Teras Cihampelas: Antara Estetika Gagal dan Beban Kota
Setelah jadi topik hangat usai Gubernur Jabar Dedi Mulyadi menantang Wali Kota Bandung untuk berani membongkar Teras Cihampelas, kini suara dari kalangan akademisi ikut menyuarakan kritik.
Pengamat tata kota dari ITB, Frans Ari Prasetyo, menyebut Teras Cihampelas bukan hanya gagal fungsi, tapi juga cacat secara tata ruang dan birokrasi.
Bangunan yang dulunya diharapkan jadi ikon kota, destinasi wisata baru, dan solusi bagi PKL itu ternyata tidak pernah benar-benar mencapai tujuannya.
Alih-alih mempercantik wajah Bandung, skywalk sepanjang 500 meter itu justru dianggap membuat jalan makin sempit, macet, dan bau haseum.
Baca Juga Tentang : Tantangan Gubernur Jabar: Pak Wali, Berani Rapihin Cihampelas?
Harapan yang Tidak Pernah Tercapai
Frans menjelaskan bahwa tujuan awal Teras Cihampelas adalah memindahkan sekitar 200 PKL ke atas skywalk. Tapi dalam hitungan bulan, para PKL kembali turun ke bawah.
Kemacetan tetap terjadi, pejalan kaki ogah naik, dan ekonomi kawasan pun tak terdongkrak seperti yang dijanjikan.
“Secara fungsional, Teras Cihampelas itu tidak efektif. Tidak bisa dimanfaatkan untuk mobilitas harian. Bahkan secara desain keliru. Skywalk itu seharusnya menghubungkan bangunan ke bangunan, bukan berdiri sejajar dengan jalan raya,” ujar Frans.
Menurutnya, konsep skywalk di Cihampelas gagal dari sisi kegunaan dan tidak memberikan pengalaman yang berarti bagi warga maupun wisatawan.
Cihampelas yang Kehilangan Identitas
Frans menilai keberadaan Teras Cihampelas justru menghilangkan identitas kawasan yang dulu dikenal sebagai pusat jeans Kota Bandung.

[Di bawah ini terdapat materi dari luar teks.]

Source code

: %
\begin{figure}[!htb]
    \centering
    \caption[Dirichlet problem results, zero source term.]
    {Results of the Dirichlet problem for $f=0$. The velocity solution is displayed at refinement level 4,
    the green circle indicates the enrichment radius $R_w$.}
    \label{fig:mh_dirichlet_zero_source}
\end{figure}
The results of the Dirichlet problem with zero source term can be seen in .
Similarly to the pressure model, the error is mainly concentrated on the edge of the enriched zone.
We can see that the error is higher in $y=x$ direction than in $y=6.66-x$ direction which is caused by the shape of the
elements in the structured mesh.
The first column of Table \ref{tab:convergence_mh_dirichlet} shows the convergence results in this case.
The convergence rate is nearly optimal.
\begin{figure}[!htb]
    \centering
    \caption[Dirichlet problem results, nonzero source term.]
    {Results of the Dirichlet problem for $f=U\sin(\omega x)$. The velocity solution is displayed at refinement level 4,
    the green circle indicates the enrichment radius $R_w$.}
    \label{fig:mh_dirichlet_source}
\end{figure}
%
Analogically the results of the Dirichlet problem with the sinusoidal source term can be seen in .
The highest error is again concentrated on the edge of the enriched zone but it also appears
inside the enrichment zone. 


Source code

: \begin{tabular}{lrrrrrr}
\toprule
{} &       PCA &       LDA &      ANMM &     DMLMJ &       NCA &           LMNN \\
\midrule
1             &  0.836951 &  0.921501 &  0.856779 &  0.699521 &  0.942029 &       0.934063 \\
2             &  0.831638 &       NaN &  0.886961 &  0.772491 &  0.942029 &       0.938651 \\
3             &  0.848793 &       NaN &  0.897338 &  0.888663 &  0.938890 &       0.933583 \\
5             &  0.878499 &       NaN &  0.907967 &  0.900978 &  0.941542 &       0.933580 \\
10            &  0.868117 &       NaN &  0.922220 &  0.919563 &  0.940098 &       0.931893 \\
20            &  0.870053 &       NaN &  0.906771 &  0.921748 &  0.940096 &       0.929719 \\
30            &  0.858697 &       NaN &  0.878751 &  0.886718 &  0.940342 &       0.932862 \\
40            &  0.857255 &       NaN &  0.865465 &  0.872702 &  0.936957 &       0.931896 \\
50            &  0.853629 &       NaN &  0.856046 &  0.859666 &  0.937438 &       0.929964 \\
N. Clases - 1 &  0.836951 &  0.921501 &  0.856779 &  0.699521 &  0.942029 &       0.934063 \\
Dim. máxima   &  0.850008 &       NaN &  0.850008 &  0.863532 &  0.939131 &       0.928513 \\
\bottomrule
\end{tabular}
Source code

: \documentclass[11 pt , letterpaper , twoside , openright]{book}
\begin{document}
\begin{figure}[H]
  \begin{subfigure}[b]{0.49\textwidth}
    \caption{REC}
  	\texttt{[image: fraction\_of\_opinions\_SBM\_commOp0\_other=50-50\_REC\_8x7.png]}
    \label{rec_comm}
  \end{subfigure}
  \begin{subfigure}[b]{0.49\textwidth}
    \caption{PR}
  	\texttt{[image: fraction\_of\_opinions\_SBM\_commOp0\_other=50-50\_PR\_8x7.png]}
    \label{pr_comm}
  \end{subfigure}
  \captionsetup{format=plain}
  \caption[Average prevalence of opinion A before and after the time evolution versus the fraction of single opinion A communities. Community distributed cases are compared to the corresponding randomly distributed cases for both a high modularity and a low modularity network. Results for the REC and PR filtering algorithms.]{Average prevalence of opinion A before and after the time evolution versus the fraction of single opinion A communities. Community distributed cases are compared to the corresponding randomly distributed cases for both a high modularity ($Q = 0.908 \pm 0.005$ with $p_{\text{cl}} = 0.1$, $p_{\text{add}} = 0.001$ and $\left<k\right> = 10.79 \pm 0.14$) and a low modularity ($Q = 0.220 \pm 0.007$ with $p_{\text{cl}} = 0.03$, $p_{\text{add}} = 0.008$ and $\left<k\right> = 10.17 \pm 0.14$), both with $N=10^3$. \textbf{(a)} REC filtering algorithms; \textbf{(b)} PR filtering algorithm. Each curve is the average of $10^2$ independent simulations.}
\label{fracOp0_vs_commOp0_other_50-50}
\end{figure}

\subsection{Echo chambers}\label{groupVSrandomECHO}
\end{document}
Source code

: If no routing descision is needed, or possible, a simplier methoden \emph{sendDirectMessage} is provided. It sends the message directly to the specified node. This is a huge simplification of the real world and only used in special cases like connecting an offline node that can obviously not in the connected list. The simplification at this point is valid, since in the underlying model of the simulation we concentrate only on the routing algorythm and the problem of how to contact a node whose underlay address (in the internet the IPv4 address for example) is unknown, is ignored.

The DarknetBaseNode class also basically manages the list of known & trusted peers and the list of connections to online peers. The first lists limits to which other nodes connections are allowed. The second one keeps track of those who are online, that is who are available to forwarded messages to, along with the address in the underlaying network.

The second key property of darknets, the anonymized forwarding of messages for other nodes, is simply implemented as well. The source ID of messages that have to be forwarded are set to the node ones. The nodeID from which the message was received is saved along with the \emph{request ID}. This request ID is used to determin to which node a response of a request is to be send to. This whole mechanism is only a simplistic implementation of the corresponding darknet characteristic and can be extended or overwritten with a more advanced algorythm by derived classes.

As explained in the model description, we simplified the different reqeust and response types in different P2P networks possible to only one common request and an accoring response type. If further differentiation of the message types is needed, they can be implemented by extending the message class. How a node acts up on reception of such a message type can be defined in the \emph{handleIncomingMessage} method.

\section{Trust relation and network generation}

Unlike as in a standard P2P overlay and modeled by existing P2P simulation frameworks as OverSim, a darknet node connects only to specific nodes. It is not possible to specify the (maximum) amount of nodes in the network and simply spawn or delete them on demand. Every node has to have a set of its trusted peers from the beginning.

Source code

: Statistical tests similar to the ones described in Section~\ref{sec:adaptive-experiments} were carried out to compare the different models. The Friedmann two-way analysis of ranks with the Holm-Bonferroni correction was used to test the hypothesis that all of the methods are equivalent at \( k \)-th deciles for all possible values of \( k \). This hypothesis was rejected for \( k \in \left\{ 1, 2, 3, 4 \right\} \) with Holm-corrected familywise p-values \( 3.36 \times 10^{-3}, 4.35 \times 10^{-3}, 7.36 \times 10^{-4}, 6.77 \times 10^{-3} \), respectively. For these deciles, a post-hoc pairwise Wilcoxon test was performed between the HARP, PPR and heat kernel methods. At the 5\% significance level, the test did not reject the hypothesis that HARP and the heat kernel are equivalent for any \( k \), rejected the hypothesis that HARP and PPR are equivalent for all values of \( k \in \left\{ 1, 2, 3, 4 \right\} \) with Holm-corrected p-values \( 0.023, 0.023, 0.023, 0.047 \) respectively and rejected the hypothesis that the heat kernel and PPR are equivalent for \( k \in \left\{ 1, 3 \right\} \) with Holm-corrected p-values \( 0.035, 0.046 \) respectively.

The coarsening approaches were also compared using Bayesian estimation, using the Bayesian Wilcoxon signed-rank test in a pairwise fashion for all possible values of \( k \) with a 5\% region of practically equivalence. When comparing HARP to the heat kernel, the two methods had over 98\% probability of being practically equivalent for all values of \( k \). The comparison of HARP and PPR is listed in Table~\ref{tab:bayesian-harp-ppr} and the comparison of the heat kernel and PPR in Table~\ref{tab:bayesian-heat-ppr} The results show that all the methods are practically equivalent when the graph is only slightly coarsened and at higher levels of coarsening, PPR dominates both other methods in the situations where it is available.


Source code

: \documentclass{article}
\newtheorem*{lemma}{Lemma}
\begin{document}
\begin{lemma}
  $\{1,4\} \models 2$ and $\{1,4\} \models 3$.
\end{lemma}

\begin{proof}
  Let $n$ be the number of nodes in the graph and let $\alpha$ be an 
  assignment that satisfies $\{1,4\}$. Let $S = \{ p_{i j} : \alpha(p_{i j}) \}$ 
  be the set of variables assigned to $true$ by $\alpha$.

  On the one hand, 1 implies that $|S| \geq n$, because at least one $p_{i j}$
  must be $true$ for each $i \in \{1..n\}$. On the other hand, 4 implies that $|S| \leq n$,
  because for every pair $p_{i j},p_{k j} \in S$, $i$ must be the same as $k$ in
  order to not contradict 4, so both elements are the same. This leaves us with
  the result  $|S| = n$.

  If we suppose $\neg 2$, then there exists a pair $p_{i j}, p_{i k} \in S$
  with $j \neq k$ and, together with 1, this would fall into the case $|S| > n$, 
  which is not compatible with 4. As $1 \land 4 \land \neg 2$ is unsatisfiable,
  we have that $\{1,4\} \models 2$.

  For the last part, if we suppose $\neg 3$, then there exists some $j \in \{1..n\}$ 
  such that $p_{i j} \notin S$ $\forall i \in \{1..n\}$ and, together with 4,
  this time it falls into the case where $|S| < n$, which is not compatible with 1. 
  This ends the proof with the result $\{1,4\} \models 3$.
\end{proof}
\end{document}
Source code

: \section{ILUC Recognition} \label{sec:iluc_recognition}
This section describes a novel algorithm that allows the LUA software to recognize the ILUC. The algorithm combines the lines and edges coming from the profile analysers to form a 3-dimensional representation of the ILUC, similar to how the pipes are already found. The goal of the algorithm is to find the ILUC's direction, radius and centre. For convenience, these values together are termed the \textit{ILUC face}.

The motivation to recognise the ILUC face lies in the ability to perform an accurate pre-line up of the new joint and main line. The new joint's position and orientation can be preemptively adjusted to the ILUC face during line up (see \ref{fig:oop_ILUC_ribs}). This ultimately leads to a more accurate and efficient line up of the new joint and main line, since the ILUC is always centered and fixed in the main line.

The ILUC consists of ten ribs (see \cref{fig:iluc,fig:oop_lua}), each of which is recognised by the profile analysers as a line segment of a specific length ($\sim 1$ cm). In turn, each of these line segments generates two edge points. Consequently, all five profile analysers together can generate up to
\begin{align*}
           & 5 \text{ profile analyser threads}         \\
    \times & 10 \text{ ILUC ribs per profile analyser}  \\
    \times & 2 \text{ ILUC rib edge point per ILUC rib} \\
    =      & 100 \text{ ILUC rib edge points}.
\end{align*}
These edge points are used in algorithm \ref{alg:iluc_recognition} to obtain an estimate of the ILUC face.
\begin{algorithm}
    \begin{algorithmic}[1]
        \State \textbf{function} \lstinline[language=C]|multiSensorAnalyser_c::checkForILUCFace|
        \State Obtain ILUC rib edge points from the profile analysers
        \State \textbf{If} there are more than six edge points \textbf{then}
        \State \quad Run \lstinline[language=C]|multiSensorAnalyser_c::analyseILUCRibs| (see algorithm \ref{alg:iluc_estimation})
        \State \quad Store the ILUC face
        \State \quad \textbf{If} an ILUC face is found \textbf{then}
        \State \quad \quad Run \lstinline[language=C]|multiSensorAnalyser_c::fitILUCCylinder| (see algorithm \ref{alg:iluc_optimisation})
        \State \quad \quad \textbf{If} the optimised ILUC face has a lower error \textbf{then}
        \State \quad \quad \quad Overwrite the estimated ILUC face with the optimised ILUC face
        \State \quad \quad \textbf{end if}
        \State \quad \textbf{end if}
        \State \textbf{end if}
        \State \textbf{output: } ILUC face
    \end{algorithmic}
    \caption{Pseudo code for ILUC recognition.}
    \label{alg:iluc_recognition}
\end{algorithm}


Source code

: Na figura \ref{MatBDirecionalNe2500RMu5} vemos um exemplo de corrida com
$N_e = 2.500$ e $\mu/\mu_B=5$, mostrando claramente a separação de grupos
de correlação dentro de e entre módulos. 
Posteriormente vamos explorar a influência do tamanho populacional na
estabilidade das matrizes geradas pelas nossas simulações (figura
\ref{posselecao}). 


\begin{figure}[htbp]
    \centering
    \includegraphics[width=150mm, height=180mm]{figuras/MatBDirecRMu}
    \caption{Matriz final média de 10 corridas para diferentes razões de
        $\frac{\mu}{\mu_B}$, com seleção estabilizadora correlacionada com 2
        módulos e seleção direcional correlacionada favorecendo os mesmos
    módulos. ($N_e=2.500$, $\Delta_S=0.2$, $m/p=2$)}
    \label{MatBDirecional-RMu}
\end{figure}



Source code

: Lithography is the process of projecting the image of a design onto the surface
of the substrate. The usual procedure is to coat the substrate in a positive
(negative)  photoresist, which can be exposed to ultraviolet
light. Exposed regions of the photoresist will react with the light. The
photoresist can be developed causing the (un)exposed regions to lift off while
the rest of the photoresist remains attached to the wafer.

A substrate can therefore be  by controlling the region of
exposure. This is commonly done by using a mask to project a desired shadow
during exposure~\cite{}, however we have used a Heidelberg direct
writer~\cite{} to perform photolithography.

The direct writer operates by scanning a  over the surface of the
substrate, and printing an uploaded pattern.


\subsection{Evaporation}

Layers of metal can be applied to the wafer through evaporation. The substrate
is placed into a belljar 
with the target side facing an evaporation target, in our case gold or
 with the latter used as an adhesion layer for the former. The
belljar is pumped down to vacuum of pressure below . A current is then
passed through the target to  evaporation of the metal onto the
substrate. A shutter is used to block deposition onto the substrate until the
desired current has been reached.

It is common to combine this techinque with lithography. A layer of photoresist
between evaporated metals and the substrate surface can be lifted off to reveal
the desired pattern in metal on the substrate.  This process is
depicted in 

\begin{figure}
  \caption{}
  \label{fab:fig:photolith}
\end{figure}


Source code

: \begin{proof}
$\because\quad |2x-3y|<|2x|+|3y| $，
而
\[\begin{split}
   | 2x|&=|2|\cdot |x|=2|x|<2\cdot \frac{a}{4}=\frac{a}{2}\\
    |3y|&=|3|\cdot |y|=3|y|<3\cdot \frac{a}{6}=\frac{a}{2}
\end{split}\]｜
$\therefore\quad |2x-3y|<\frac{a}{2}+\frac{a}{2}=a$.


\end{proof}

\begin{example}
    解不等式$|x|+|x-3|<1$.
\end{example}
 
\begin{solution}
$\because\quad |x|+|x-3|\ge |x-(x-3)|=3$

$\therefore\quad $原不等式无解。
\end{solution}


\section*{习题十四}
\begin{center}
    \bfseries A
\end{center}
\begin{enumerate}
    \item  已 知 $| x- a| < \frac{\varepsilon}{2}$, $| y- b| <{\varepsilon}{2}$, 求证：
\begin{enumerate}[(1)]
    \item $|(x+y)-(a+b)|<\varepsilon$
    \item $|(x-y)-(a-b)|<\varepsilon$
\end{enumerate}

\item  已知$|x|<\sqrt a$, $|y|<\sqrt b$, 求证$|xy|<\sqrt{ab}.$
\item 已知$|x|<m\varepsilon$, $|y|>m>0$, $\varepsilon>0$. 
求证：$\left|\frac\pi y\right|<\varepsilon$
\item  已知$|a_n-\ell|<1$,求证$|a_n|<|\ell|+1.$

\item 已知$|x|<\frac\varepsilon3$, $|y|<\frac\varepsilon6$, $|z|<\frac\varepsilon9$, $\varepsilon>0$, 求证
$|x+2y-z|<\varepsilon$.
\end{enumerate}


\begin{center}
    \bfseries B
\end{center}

Sebagai perbandingan, ia menyebut Jalan Malioboro di Yogyakarta dan Orchard Road di Singapura sebagai contoh bagaimana konsep street shopping bisa tetap hidup tanpa pembangunan infrastruktur yang merusak karakter kawasan.
Alih-alih memberikan Pendapatan Asli Daerah, Teras Cihampelas justru menjadi beban anggaran karena tingginya biaya perawatan.
Dengan struktur yang didominasi material besi, bangunan ini rentan karat dan depresiasi nilai aset dinilai tidak bisa dihindari.
Bongkar Aja? Kenapa Tidak
Frans mengusulkan pembongkaran sebagai opsi realistis.
Ia bahkan menyarankan agar satu tiang skywalk dibiarkan berdiri sebagai monumen kekeliruan tata kota.
Menurutnya, banyak kota maju yang berani mengakui dan membenahi kesalahan tata ruang, seperti Seoul yang membongkar jalan layang untuk menghidupkan kembali Sungai Cheonggyecheon.
“Kalau berani membangun, harus berani mengaku salah. Kota besar itu berani meratifikasi kesalahannya,” tegas Frans.
Voks Take: Waktunya Bandung Jujur Pada Dirinya Sendiri
Kota itu seperti organisme hidup. Ia tumbuh, berevolusi, dan kadang mengambil jalan yang salah. Tapi pertanyaannya, beranikah kita mengoreksi?
Teras Cihampelas mungkin dibangun dengan niat baik. Tapi jika hari ini justru jadi beban, mengganggu lalu lintas, dan mengaburkan wajah khas Cihampelas, maka tidak ada salahnya meninjau ulang.
Kalau Wali Kota Bandung memang berani seperti yang diyakini Dedi Mulyadi, ini saatnya membuktikan. Bukan soal mempertahankan warisan, tapi soal membenahi kesalahan tata kota secara jujur dan terbuka.